Hot Potato was a victim of its times in many ways, from its quick cancellation to its super-’80s set design: flashing lights streaking across colors the shade and texture of modeling clay, and video screens sporting a boxy font best-described as “Nouveau Tic Tac Dough.”

But the dated aspects of the show also give Hot Potato much of its enduring value, and not just because the wiggly synthesizer music and booming announcer’s voice will instantly transport anyone over the age of 35 to his or her childhood living room on a precious day off from school. No, just like Family Feud, Card Sharks, and even The Price Is Right, half the fun of watching Hot Potato today is trying to figure out what the answers to the questions would’ve been at that time

For example, in this episode, Bill Cullen says, “When we asked people which famous living person would you like to have as your best friend, we got a list of nine celebrities. Can you name seven of those famous people who seem like they could be good friends?” Well, can you? Who did the average person want to be best friends with in 1984? The full list is at the bottom of this page, but here’s one that you probably wouldn’t expect: Jane Fonda, who in ’84 was enjoying a brief window of popularity as an Oscar-winning actress and fitness guru, not A Symbol Of All That Is Wrong With The American Left.
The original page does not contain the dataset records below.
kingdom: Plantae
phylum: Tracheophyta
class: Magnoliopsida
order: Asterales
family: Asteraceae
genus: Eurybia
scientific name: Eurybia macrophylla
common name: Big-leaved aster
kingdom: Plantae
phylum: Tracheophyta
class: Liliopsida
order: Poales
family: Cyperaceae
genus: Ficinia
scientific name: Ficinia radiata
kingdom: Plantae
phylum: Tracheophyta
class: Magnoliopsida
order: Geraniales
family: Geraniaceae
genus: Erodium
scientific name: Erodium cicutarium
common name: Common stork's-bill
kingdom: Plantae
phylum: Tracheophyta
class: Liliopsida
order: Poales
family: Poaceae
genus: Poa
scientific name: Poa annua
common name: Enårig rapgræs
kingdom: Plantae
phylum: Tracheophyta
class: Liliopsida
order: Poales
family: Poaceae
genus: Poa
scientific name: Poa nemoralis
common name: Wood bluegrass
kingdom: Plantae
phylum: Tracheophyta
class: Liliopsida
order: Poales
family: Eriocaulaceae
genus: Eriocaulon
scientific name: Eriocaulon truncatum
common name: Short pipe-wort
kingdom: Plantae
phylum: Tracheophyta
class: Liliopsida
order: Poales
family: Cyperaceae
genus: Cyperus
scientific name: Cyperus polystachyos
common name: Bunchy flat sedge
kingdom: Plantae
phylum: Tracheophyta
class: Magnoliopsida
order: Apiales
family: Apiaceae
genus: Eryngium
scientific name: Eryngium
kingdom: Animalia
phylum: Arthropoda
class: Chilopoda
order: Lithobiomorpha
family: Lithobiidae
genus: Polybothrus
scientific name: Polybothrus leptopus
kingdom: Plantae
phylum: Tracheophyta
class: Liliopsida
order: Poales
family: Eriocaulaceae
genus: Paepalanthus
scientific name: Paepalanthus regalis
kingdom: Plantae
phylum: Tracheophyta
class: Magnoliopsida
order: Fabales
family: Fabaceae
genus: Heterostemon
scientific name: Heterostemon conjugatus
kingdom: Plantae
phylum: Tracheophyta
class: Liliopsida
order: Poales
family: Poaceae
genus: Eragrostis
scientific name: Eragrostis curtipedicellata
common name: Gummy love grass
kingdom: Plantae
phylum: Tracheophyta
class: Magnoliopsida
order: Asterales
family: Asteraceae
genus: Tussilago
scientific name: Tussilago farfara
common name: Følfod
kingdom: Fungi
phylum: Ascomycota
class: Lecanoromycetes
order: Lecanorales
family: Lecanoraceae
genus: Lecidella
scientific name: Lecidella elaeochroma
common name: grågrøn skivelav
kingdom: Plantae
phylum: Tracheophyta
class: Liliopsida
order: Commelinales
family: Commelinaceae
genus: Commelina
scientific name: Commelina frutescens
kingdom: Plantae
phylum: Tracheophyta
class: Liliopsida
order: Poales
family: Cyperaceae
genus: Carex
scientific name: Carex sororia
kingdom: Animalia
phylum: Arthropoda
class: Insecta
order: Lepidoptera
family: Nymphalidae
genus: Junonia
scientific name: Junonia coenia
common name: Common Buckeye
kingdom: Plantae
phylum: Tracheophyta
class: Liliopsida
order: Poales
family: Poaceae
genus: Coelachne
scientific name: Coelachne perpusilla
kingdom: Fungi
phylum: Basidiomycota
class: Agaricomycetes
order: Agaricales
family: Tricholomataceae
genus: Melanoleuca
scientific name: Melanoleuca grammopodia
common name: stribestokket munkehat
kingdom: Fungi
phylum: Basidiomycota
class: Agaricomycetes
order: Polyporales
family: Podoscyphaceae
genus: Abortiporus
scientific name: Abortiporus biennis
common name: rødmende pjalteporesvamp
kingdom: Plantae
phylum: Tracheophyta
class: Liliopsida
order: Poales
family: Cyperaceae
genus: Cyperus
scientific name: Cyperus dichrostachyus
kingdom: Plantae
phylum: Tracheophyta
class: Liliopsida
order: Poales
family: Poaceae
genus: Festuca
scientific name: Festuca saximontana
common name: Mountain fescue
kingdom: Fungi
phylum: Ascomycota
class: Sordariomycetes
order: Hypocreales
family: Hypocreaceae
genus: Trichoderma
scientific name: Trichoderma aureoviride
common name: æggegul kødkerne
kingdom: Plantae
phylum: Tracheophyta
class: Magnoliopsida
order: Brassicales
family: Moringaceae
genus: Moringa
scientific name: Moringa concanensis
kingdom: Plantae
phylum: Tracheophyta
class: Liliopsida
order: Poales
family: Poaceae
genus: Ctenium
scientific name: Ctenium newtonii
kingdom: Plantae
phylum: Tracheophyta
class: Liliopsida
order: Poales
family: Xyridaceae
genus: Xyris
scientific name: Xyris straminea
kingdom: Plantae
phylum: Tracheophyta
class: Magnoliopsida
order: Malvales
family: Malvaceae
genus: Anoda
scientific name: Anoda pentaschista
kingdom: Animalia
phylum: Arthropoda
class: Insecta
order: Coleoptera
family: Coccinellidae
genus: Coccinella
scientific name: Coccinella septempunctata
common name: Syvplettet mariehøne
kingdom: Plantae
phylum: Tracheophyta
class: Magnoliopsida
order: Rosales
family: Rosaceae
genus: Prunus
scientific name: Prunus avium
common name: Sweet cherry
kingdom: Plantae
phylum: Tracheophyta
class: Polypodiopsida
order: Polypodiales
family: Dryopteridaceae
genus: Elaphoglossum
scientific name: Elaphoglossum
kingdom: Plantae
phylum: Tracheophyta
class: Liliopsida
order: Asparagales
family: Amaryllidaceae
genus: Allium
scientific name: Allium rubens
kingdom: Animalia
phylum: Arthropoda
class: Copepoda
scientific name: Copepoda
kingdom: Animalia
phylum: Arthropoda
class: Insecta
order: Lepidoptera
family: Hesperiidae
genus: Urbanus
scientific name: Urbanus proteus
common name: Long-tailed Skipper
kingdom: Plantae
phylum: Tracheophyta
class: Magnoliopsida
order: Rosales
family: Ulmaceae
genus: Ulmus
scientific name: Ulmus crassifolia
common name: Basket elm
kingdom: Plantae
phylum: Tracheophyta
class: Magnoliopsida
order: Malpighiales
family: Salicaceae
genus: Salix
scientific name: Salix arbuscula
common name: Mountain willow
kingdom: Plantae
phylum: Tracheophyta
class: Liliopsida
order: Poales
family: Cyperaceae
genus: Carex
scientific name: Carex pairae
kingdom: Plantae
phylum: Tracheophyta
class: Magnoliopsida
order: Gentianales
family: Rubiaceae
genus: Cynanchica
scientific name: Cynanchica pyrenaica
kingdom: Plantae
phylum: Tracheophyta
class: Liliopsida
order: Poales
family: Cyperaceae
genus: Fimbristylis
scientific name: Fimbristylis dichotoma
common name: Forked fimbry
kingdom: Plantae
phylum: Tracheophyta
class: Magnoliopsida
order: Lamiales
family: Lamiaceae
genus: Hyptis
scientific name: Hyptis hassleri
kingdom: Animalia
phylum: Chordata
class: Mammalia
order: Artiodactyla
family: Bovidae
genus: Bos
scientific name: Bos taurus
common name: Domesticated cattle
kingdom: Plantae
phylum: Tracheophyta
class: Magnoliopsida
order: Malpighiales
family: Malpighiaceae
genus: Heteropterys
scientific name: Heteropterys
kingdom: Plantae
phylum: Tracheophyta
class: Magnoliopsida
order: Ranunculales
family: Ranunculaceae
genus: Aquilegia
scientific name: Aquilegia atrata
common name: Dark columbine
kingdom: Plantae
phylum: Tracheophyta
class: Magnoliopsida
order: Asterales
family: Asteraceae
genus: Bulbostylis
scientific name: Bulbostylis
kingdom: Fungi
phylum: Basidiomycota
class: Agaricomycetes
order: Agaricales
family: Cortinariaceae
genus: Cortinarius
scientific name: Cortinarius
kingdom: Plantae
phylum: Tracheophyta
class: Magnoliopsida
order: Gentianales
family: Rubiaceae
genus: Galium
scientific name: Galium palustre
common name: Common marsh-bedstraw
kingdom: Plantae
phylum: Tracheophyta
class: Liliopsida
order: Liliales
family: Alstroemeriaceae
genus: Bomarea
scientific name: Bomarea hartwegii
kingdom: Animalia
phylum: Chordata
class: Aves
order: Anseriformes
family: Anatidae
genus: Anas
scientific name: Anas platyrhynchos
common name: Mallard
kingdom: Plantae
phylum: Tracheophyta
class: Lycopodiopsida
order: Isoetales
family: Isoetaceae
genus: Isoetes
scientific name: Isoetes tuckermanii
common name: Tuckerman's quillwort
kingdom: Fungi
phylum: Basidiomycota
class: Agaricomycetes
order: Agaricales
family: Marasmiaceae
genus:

That’s what makes old game shows more fascinating than new ones. These broadcasts were meant to be daily diversions, not lasting records of the time in which they were made, but it’s because they weren’t shooting for posterity that they retain their watchability. The games themselves are still playable by the home viewer, and the passing references to politics, popular culture, fashion trends, and sporting news make some game shows as tied to their times as a stack of old newspapers.

And who knows? Stumble on the right episode and you might be treated to the poignant spectacle of four celebrities standing on opposite ends of a podium manned by a TV legend in the last years of his life, all engaged in the last taping of a show nobody was watching, going back and forth, one-by-one, naming people more famous than they.